When I was 11, my brother was born. A neighbour delivered him, and she had to walk for two miles to get to us. He died after four hours. We called him Arthur, after my other brother’s friend. There was no ambulance or anything; the neighbours laid him out instead. I remember them carrying his little coffin to Hadley cemetery. That was normal then: everybody had a friend or relative that dealt with those things. There wasn’t any fuss; we just had to look after ourselves.

When the NHS was formed, everyone was relieved. I think it’s one of the best things that’s ever happened. When your mum was born, I was in hospital for 11 days until they knew everything was ok. Your uncle was born at home and a district nurse rode to my house on her bike with a case of medical equipment. I felt looked after. There was a clinic in Oakengates I’d take the children to. They’d give them National Health Milk and orange juice. They’d weigh the baby. Children were cared for. Your mum had her jabs: scarlet fever, diphtheria, TB, polio. When I was little, children died – a boy on my road died of scarlet fever – but that didn’t happen anymore. Everyone was pleased because essential things were provided for.

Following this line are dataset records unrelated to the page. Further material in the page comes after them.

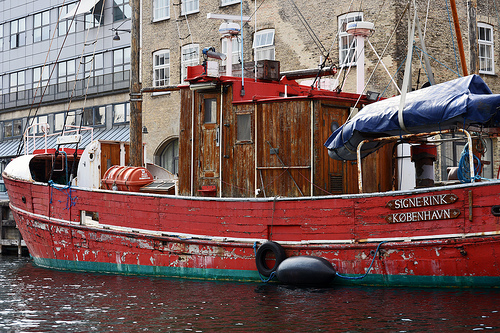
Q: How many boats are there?
A: One.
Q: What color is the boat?
A: Red.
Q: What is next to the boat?
A: A building.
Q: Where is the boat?
A: In the water.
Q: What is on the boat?
A: A little building.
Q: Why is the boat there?
A: To travel on the water.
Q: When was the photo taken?
A: During the day.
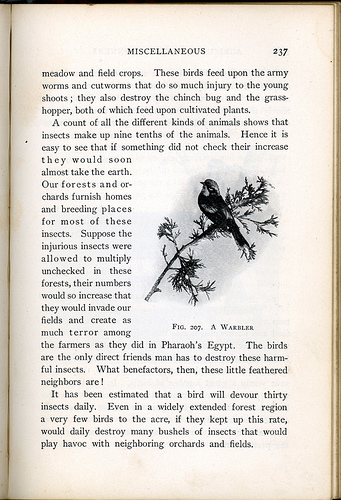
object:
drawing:
[141, 152, 288, 318]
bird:
[198, 179, 258, 257]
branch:
[144, 176, 278, 306]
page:
[7, 3, 335, 500]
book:
[0, 2, 341, 500]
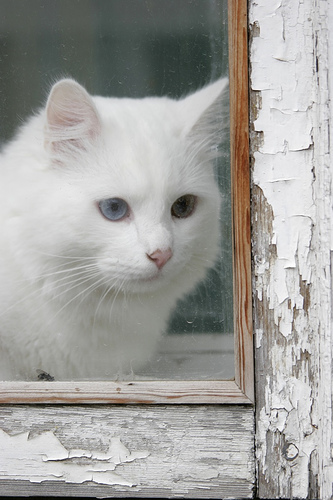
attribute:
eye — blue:
[95, 197, 130, 222]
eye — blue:
[169, 194, 197, 219]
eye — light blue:
[170, 188, 198, 222]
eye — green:
[171, 194, 196, 218]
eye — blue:
[91, 193, 135, 223]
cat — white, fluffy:
[11, 75, 224, 376]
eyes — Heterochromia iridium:
[84, 189, 206, 228]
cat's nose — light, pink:
[146, 245, 176, 269]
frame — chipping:
[245, 0, 332, 499]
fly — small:
[35, 368, 55, 380]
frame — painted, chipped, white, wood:
[1, 0, 253, 408]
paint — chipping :
[246, 0, 329, 498]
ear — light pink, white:
[39, 68, 112, 161]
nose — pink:
[145, 246, 168, 272]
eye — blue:
[97, 193, 130, 222]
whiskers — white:
[13, 247, 135, 330]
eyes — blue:
[90, 190, 202, 224]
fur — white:
[97, 103, 179, 167]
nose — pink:
[149, 248, 172, 268]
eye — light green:
[172, 194, 198, 217]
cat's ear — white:
[44, 77, 100, 166]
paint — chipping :
[6, 404, 325, 496]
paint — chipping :
[227, 0, 331, 497]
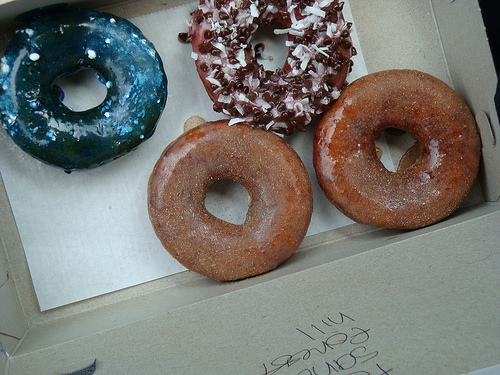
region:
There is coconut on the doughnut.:
[166, 10, 351, 115]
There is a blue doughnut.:
[3, 16, 161, 159]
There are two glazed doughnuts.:
[148, 63, 475, 283]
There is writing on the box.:
[208, 294, 418, 374]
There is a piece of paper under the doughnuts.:
[10, 195, 160, 317]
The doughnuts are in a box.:
[361, 242, 495, 373]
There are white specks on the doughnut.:
[26, 42, 45, 70]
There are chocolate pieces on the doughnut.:
[205, 19, 265, 118]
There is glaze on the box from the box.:
[366, 117, 429, 180]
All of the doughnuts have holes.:
[8, 8, 494, 234]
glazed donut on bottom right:
[317, 63, 482, 227]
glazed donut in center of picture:
[146, 121, 315, 283]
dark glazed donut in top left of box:
[2, 5, 167, 169]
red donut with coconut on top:
[187, 0, 356, 125]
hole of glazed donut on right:
[371, 118, 423, 175]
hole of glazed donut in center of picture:
[199, 170, 259, 230]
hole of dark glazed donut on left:
[51, 61, 112, 112]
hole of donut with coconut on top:
[244, 16, 299, 76]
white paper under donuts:
[4, 6, 391, 309]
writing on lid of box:
[255, 301, 402, 373]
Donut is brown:
[140, 110, 322, 289]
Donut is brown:
[307, 63, 490, 245]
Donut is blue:
[1, 7, 176, 182]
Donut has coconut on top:
[179, 0, 369, 143]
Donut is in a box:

I haven’t got any fault to find with the NHS. It’s looked after me. Now I have 5 tablets every morning, and the other day I was thinking, ‘well, fancy that. There was a time when you couldn’t have a tablet, and here I am having five for free.’ It’s a jolly good thing. I’ve had everything from the NHS – things to walk with, things to help me go to the toilet, things to help me see. I wouldn’t want to go back to the days of struggling.

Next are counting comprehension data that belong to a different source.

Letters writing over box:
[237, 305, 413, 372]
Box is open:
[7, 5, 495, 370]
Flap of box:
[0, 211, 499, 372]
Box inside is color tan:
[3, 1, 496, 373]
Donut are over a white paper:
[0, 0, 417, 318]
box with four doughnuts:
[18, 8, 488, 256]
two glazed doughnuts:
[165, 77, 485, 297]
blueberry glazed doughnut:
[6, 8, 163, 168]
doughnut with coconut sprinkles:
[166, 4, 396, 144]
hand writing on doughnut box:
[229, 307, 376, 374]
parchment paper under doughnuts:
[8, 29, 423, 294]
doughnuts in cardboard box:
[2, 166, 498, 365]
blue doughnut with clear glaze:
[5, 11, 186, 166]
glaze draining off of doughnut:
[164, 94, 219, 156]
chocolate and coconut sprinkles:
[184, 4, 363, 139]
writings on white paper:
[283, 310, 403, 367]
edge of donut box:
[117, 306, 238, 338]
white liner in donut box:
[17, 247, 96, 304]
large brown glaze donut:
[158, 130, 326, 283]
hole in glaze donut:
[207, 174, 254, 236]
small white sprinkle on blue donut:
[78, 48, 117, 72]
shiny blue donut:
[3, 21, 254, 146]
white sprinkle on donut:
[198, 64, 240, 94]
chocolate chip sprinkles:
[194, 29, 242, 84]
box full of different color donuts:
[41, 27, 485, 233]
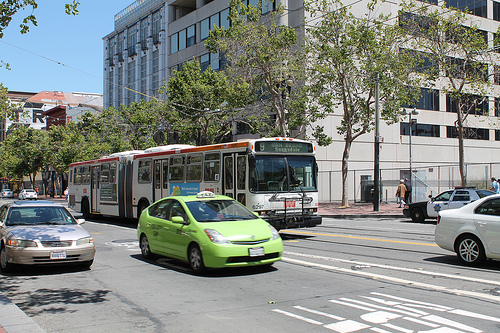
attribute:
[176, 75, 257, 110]
leaf — green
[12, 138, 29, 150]
leaf — green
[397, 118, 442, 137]
window — glass 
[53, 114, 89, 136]
leaf — green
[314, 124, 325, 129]
leaf — green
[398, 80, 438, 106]
window — glass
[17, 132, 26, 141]
leaf — green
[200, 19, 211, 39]
window — glass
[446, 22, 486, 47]
window — glass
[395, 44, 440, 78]
window — glass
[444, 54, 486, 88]
window — tinted, black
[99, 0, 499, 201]
building — multi-story, gray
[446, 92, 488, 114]
window — glass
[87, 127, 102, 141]
leaf — green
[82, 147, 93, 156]
leaf — green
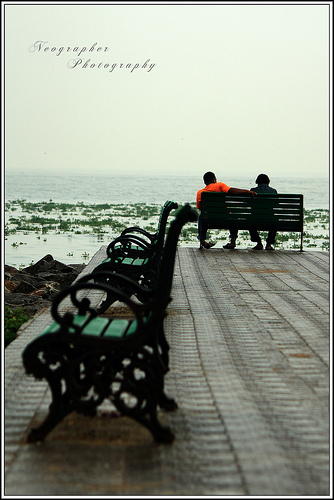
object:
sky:
[190, 8, 329, 133]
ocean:
[6, 174, 185, 198]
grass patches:
[96, 206, 153, 224]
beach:
[15, 198, 93, 255]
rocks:
[19, 265, 45, 308]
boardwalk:
[194, 264, 328, 495]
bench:
[199, 190, 304, 251]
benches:
[91, 197, 181, 314]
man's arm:
[225, 185, 249, 193]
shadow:
[39, 450, 150, 499]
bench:
[20, 198, 200, 448]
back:
[201, 191, 304, 231]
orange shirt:
[196, 181, 232, 209]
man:
[196, 171, 257, 250]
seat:
[22, 311, 143, 355]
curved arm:
[50, 282, 147, 335]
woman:
[250, 173, 281, 251]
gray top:
[249, 192, 278, 195]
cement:
[24, 398, 176, 450]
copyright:
[27, 40, 156, 75]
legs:
[49, 384, 183, 414]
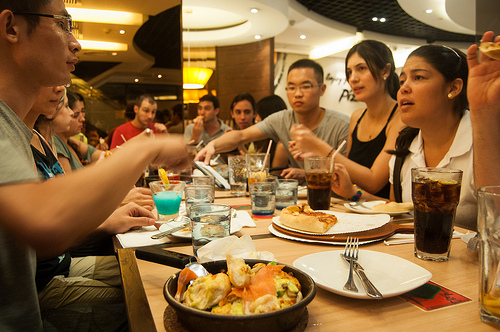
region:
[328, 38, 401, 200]
woman wearing black tank top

David Cameron says he loves the NHS, but the question is: does he mean it? I think he loves it because he knows he can make money out of it. There would be uproar if the government tried to get rid of it. Everybody knows it’s a good thing. Even David Cameron talked about how much the NHS helped his son. Well, that’s the good thing about it. It’s for everybody, rich or poor. It’s even more important now there are no jobs about. Plenty of poor people can barely afford aspirin, but David Cameron probably doesn’t know the price of a bottle of cough mixture. He doesn’t have to worry about things, but he should care about those that do – people who can’t rub to ha’pennies to a penny.

I’d like to see cuts. I’d like to see the bankers get their money cut. There’s too many folks taking money off the poor, and not giving anything back. People with rent and bills – they need national health. I think we should live in a society that’s fairer, not one where the rich keep all the money for themselves. I’d like to see everyone share and share alike.